By now we’re all familiar with the premise of the Fast and Furious franchise. It started out about an undercover cop infiltrating a car thieves group, and morphed into a Mission Impossible-eque, save the world from global destruction all-out slugfest.
Ever since Fast 5, each new installment has tried to outdo, out-ridiculous the previous one. In this 8th installment, they tried it again, introducing ‘zombie’ car hordes, submarine-jacking, torpedo kicking and even bigger explosives.
All said, the film achieve what it set out to do, which is give its audience a fast paced, non-stop, car and explosive-filled, fun, no-brainer popcorn blockbuster. While entertaining throughout, this certainly was not the best this franchise has seen. The plot to have Vin Diesel turn against his family, while very effective in spiking interest in the trailers, worked against the film in the end. The Fast films have always been more enjoyable with Diesel being the cool, carefree leader of the family, exchanging banter and showing love with everyone. This time they pretty much showed him scowling, sulking and yelling for pretty much the entire film other than the opening and ending, which sucked a lot of the usual fun out of it.

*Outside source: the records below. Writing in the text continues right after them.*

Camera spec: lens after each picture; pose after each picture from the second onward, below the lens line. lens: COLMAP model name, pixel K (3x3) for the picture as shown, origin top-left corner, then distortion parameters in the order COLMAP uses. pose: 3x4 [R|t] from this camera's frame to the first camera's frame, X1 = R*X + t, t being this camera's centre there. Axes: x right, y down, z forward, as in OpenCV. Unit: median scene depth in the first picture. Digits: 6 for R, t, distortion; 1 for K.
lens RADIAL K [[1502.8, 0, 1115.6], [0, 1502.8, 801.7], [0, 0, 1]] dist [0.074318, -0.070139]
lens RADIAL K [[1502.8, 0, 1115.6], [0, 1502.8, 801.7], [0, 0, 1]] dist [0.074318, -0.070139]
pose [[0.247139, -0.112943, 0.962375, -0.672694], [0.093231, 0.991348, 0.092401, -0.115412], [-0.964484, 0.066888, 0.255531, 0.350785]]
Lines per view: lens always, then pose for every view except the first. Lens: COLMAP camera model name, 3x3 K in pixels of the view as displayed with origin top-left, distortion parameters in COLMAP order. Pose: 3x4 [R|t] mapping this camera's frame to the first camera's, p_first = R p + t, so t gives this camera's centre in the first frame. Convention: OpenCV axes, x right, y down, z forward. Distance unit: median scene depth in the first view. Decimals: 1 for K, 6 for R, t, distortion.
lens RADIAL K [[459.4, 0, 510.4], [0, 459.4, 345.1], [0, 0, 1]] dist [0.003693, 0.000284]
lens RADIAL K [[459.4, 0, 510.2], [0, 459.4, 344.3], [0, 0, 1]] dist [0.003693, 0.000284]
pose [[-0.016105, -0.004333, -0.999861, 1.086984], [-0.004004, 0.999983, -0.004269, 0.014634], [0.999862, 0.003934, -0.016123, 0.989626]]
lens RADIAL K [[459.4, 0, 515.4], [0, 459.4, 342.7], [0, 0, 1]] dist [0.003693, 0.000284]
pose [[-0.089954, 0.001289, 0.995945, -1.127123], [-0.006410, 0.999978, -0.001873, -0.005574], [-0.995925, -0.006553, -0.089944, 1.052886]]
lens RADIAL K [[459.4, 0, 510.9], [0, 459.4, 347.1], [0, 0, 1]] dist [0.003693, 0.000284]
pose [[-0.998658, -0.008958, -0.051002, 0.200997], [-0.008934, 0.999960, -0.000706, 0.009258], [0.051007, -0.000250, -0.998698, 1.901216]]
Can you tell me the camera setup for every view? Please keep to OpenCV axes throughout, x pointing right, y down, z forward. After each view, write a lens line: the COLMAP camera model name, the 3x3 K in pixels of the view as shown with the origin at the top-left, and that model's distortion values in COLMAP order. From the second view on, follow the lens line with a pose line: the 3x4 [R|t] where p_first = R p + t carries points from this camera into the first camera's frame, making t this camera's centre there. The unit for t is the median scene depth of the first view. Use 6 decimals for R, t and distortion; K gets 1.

The new cyber villain Cipher, played by Charlize Theron, she who portrayed the iconic Furiosa in Mad Max Fury Road, fell way short of expectations. Cipher spent most of the film in the control deck of an aircraft in an unknown location, distant from the scene of action, dishing out simpleton instructions like ‘hack all of them’ to nameless henchmen or making threats that lacked urgency to Vin Diesel. There was definitely a missed opportunity here to create one of the more special villains in the franchise by featuring Theron in a more Furiosa-type female action role, by throwing her into the middle of the action sequences, be it a car chase, a fight scene or the all out war zone in the end. In the end it was a waste of Theron’s talent in a role they could have cast any second tier Hollywood actress in.
The dwindling crew was another problem that immediately stood out in this edition. With Gal Gadot off to play Wonder Woman, Han killed off, and Brian and Mia written off due to the untimely death of Paul Walker, the ‘family’ just didn’t feel the same. New recruits Scott Eastwood and Natalie Emmanuel (Ramsey) were decent but never stood a chance if the intention was to replace their predecessors.
The banter between Tyrese and Ludacris was the main comedic element of the film as usual, and the transformation of Jason Statham from all-out bad guy to a Jackie Chan-type martial artist/babysitter added a new humorous twist to the film. So the old guys pretty much still delivered. Maybe with the exception of The Rock, whose act of ‘I’m The Rock, rubber bullets just bounce off my chest’ is getting rather old. We’ve seen The Rock move on to much more computed, advanced roles in other films, so the constant reversion back to his WWE wrestling superhero style character in the movie was rather annoying, though he did have a couple funny lines and moments, especially in his exchanges with Statham.
All in all, there still were enough crazy sequences and funny exchanges in the movie to make it enjoyable for all. For the type of film it set out to be, it was a reasonable success, though it could have been that much better if a few parts were done right.
VERDICT: Grab your popcorn and Coke, much and laugh away to an enjoyable Sunday afternoon.